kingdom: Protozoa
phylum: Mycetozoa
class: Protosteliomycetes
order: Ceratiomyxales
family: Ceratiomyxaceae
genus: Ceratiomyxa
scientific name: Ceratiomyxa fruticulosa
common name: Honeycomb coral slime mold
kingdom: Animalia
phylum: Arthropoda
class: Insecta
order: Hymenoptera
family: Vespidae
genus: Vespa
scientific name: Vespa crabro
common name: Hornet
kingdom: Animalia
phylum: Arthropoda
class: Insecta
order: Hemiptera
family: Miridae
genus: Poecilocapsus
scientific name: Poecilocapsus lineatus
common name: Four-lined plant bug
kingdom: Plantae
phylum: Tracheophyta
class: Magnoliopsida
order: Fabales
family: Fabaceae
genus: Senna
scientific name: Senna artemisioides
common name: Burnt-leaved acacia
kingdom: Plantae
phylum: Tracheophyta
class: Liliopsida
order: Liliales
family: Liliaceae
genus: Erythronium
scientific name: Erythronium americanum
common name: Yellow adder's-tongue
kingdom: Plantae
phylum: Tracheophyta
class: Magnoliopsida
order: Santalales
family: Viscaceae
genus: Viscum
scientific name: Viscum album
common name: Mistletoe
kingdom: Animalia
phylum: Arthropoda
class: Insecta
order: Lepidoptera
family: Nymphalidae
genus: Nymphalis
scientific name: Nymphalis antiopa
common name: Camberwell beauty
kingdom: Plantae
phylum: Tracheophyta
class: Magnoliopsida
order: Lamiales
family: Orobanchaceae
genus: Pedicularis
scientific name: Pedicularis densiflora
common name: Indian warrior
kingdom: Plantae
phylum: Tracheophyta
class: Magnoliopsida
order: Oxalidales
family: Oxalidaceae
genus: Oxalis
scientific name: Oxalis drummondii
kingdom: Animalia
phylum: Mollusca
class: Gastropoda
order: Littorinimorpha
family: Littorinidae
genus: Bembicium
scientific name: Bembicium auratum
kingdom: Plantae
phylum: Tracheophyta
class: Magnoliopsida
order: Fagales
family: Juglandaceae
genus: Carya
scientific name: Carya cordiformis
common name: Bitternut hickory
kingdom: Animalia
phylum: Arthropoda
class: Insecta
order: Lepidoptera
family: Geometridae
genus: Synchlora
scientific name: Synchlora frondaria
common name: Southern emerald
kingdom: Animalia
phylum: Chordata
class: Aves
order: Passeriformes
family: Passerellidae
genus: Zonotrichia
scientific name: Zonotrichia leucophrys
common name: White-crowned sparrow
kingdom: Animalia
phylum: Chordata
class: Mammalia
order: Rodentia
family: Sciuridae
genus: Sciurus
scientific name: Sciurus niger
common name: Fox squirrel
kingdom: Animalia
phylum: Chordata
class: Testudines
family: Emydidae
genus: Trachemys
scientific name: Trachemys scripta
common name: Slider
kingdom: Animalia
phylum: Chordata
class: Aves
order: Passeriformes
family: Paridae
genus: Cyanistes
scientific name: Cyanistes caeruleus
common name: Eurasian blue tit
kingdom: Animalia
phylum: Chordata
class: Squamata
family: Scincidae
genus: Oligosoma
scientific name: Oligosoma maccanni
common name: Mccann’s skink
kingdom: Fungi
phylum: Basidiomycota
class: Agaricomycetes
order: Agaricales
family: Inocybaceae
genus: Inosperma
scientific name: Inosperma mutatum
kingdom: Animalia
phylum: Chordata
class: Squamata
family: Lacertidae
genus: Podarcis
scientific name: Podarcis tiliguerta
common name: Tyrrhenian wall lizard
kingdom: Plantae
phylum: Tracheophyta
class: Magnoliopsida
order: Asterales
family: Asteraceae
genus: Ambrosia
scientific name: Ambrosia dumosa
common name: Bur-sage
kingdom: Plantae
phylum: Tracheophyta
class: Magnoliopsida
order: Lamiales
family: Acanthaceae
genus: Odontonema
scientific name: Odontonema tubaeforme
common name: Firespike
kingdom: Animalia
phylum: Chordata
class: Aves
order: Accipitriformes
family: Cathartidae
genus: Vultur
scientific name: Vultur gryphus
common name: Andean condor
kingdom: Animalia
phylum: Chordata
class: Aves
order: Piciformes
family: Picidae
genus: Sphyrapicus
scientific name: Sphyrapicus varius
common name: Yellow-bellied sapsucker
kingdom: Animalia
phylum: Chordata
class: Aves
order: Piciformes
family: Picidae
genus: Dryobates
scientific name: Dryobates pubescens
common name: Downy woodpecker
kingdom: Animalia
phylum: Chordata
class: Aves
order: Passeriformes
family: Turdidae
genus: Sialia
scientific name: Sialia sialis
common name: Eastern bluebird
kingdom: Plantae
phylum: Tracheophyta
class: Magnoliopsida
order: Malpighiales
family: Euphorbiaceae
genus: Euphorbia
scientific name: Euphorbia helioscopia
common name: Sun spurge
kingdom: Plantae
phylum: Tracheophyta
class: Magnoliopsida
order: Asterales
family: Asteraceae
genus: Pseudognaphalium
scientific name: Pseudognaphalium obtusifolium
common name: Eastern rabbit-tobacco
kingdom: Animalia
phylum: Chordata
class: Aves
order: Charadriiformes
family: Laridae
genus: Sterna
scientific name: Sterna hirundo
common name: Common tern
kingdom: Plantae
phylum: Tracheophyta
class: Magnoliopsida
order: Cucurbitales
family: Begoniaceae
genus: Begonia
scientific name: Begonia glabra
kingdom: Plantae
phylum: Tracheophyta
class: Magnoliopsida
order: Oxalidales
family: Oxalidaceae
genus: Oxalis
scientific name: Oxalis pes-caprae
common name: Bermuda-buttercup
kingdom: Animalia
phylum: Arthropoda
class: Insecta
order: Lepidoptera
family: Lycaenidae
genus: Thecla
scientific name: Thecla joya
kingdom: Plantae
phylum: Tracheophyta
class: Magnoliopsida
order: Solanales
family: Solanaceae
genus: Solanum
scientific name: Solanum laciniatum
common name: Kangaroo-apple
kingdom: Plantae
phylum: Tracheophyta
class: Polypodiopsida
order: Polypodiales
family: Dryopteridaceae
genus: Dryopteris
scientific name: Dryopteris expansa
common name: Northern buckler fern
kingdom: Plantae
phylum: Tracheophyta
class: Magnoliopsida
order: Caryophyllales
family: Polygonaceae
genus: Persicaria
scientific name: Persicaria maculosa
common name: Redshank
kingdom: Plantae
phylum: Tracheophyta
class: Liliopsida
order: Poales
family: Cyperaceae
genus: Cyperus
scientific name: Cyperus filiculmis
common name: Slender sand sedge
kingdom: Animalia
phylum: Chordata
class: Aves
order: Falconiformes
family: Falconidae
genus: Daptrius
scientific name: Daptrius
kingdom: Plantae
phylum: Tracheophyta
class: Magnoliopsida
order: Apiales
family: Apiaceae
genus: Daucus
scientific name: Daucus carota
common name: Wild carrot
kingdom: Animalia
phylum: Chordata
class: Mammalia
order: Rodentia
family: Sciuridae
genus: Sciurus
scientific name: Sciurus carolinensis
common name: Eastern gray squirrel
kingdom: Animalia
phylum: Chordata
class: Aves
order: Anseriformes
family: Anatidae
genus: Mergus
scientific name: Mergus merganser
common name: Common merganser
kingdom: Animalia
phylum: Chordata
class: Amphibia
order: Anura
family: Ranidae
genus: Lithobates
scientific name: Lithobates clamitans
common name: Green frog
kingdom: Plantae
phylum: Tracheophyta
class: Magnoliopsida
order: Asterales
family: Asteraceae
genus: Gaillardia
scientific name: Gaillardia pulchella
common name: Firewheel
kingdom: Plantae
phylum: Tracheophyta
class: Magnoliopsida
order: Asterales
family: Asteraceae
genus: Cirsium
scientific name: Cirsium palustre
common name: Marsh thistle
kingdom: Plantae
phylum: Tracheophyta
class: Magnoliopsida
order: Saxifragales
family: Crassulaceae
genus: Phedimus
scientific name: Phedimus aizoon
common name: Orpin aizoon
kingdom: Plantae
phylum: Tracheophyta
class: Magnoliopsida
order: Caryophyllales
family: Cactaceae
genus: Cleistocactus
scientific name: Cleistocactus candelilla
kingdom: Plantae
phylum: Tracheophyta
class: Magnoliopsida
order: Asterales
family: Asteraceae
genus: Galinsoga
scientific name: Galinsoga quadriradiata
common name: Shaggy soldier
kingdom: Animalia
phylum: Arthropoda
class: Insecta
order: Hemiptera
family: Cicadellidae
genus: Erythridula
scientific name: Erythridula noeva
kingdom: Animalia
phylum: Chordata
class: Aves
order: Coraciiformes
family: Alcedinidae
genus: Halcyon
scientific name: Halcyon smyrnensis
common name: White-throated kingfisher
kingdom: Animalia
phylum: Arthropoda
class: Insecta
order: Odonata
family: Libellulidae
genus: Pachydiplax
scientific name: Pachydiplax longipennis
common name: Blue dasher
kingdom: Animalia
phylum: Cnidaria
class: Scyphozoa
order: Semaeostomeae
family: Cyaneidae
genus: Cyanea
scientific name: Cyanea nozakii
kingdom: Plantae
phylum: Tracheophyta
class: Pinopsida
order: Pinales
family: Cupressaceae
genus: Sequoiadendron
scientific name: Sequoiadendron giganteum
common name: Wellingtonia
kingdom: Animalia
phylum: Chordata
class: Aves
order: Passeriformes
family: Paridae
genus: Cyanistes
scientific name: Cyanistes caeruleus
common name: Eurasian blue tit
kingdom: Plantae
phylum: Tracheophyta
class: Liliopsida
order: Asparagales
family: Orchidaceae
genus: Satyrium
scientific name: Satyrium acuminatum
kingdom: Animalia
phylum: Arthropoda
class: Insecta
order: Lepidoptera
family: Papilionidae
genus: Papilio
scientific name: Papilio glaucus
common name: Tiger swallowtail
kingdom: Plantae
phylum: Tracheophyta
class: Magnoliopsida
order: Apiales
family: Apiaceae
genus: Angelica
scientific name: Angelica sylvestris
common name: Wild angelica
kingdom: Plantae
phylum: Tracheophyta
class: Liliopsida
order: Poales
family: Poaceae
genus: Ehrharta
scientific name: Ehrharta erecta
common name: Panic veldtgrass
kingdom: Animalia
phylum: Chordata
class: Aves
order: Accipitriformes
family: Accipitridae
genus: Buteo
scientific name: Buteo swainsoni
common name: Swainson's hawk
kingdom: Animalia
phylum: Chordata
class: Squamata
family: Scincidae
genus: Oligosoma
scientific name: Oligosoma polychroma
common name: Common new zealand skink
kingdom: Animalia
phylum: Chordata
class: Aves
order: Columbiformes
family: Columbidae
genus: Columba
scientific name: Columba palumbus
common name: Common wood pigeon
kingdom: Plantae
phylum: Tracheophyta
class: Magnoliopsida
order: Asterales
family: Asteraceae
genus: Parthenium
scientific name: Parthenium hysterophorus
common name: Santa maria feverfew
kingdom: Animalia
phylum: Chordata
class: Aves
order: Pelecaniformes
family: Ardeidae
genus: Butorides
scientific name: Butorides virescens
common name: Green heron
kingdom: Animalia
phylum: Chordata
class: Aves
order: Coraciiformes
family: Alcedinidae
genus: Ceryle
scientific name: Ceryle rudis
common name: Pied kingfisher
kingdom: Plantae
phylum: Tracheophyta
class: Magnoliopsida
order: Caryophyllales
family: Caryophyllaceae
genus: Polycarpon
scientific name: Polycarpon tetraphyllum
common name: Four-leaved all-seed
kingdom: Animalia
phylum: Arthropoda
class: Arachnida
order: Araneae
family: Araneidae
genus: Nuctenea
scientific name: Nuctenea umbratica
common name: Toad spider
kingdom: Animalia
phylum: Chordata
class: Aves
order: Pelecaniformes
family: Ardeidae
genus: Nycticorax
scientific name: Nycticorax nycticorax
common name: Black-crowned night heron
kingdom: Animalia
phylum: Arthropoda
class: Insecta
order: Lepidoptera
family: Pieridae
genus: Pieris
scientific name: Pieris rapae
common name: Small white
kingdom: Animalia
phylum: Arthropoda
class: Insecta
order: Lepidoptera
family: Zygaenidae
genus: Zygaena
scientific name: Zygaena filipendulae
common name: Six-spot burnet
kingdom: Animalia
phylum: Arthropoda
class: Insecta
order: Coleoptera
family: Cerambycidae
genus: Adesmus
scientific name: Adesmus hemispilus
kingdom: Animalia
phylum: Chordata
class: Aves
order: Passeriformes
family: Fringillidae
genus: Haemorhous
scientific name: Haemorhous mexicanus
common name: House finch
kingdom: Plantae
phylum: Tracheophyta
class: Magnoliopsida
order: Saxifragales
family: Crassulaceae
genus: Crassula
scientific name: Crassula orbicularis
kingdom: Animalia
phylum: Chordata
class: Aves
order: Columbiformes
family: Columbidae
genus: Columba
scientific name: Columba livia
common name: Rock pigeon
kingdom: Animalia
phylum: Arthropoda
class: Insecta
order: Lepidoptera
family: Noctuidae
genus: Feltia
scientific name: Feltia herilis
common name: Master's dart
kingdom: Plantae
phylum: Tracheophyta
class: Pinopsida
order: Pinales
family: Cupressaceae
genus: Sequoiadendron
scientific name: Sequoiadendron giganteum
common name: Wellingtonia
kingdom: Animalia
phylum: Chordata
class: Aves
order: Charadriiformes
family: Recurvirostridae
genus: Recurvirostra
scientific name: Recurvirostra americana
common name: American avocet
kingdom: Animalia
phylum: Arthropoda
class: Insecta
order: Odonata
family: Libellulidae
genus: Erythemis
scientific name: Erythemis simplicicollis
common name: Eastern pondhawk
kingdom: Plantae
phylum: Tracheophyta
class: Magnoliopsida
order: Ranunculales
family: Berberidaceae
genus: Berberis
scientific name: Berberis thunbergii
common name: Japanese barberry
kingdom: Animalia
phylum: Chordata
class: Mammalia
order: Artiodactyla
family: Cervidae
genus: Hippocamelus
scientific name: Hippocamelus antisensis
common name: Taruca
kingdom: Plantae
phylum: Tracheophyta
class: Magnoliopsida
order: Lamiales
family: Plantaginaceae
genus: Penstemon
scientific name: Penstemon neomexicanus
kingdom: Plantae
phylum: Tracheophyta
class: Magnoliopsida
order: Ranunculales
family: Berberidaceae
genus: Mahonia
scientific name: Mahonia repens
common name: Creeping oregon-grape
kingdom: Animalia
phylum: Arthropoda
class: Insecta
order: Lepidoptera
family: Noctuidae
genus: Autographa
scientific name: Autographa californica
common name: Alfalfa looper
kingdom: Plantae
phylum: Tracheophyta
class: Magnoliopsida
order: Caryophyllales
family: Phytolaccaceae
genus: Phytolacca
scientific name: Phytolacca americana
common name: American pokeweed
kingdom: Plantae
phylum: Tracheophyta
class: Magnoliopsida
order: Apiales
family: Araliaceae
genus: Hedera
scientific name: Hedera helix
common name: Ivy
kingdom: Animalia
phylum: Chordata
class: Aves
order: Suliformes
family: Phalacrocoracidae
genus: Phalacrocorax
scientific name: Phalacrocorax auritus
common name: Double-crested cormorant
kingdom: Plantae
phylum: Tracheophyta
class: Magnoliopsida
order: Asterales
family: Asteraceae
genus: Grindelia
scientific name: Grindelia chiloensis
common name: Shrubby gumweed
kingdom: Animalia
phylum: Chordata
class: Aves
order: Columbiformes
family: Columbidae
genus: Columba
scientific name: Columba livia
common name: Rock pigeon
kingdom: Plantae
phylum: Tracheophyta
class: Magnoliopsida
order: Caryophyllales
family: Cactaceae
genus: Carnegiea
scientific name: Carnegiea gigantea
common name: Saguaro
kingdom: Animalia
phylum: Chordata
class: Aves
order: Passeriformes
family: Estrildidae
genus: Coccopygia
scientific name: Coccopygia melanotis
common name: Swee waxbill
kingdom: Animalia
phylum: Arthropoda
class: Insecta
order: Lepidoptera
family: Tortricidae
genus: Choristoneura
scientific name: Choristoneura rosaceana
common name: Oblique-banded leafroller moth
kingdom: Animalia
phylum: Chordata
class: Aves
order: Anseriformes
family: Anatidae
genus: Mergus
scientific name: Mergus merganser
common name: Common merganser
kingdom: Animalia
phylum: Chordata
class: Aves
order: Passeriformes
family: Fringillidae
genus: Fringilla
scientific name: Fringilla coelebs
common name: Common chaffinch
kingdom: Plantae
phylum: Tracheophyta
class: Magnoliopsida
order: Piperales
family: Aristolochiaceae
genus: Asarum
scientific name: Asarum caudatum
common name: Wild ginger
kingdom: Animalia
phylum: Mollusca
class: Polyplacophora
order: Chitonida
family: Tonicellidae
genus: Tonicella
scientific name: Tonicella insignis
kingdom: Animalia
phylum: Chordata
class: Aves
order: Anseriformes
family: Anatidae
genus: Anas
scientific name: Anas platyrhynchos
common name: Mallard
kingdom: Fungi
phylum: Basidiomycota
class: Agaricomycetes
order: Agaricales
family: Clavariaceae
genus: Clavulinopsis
************
* [What to do] Copy out every line of the records above, from the line containing "scientific name: Parthenium hysterophorus" down to the line containing "genus: Nuctenea", and include both of those lines.

* [Solution to this problem]
scientific name: Parthenium hysterophorus
common name: Santa maria feverfew
kingdom: Animalia
phylum: Chordata
class: Aves
order: Pelecaniformes
family: Ardeidae
genus: Butorides
scientific name: Butorides virescens
common name: Green heron
kingdom: Animalia
phylum: Chordata
class: Aves
order: Coraciiformes
family: Alcedinidae
genus: Ceryle
scientific name: Ceryle rudis
common name: Pied kingfisher
kingdom: Plantae
phylum: Tracheophyta
class: Magnoliopsida
order: Caryophyllales
family: Caryophyllaceae
genus: Polycarpon
scientific name: Polycarpon tetraphyllum
common name: Four-leaved all-seed
kingdom: Animalia
phylum: Arthropoda
class: Arachnida
order: Araneae
family: Araneidae
genus: Nuctenea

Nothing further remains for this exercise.